Open chenhao10807 opened 6 years ago
I know this issue is really old, but I guess some random guy reading this might be interested as well ...
For each image, the 5 best guesses for classification are considered. For each of those 5 guesses (referred to as top 1, top 2 ... etc.) bounding boxes are generated. The ILSVRC challenge allows 5 guesses, because there are sometimes multiple instances of one object in the image, and it is hard to label all instances correctly by hand (imagine, there are thousands of images. See the paper "ImageNet Large Scale Visual Recognition Challenge, Chapter 4: Evaluation at large scale" for more information). So you might not hit the "right" object with your first guess.
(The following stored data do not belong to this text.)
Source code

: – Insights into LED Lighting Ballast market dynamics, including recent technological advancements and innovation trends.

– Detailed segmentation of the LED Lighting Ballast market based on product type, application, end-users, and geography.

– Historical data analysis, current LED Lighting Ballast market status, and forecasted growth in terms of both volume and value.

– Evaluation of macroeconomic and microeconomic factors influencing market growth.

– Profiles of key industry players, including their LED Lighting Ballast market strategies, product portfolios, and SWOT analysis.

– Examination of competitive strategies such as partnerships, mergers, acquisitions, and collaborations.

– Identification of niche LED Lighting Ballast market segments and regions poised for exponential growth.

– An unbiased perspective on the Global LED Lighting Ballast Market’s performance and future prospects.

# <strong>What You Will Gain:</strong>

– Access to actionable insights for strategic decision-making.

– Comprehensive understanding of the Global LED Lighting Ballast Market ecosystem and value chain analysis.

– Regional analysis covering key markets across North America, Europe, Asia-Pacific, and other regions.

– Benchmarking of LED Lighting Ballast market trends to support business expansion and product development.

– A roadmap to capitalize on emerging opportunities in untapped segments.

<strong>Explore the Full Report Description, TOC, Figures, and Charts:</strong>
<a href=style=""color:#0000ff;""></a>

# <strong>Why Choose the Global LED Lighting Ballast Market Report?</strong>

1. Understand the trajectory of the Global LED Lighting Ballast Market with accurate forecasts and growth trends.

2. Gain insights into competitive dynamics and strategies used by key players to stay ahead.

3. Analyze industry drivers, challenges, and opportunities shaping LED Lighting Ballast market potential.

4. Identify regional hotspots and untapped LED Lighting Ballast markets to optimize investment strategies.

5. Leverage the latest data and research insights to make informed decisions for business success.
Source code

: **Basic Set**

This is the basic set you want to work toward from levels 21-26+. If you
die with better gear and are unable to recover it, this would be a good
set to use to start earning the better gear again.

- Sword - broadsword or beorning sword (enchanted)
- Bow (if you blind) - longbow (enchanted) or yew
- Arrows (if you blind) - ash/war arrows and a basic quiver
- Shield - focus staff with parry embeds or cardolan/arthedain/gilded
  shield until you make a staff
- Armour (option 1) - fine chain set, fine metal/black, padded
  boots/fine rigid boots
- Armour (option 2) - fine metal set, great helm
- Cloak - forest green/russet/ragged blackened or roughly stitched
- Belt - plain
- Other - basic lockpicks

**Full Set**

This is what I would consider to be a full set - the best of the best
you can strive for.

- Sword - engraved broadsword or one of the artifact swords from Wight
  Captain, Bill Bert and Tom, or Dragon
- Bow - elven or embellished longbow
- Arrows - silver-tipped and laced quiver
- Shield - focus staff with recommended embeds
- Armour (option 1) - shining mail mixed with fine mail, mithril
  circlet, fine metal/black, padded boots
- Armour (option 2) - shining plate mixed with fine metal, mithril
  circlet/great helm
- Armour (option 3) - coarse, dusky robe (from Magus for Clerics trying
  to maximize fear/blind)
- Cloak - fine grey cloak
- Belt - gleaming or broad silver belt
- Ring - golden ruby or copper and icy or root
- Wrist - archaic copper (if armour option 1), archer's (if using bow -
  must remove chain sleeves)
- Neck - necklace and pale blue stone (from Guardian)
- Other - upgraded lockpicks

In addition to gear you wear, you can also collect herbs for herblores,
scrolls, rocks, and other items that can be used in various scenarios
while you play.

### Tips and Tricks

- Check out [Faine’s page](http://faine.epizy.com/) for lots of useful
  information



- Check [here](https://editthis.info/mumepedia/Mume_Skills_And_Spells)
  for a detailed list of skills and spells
Well, you could try to run the CAM algorithm on an image with multiple classes/objects. But what now? Take the first guess for the first object, the guess with second highest confidence for the second object and so on, hoping for some good results? What about images without objects to localize/classify? Those cases do exist as well. The main problem is that you have no clue how many objects there are in the image. I think this algorithm is not meant to be used for detection.
You could try to use some kind of combination with selective search. Get region proposals by selective search, crop those regions from the image, run this algorithm, create bounding boxes and try to remap them on to the original image. Something like that might work...
Thank you for sharing the code.but can it be used for detection task?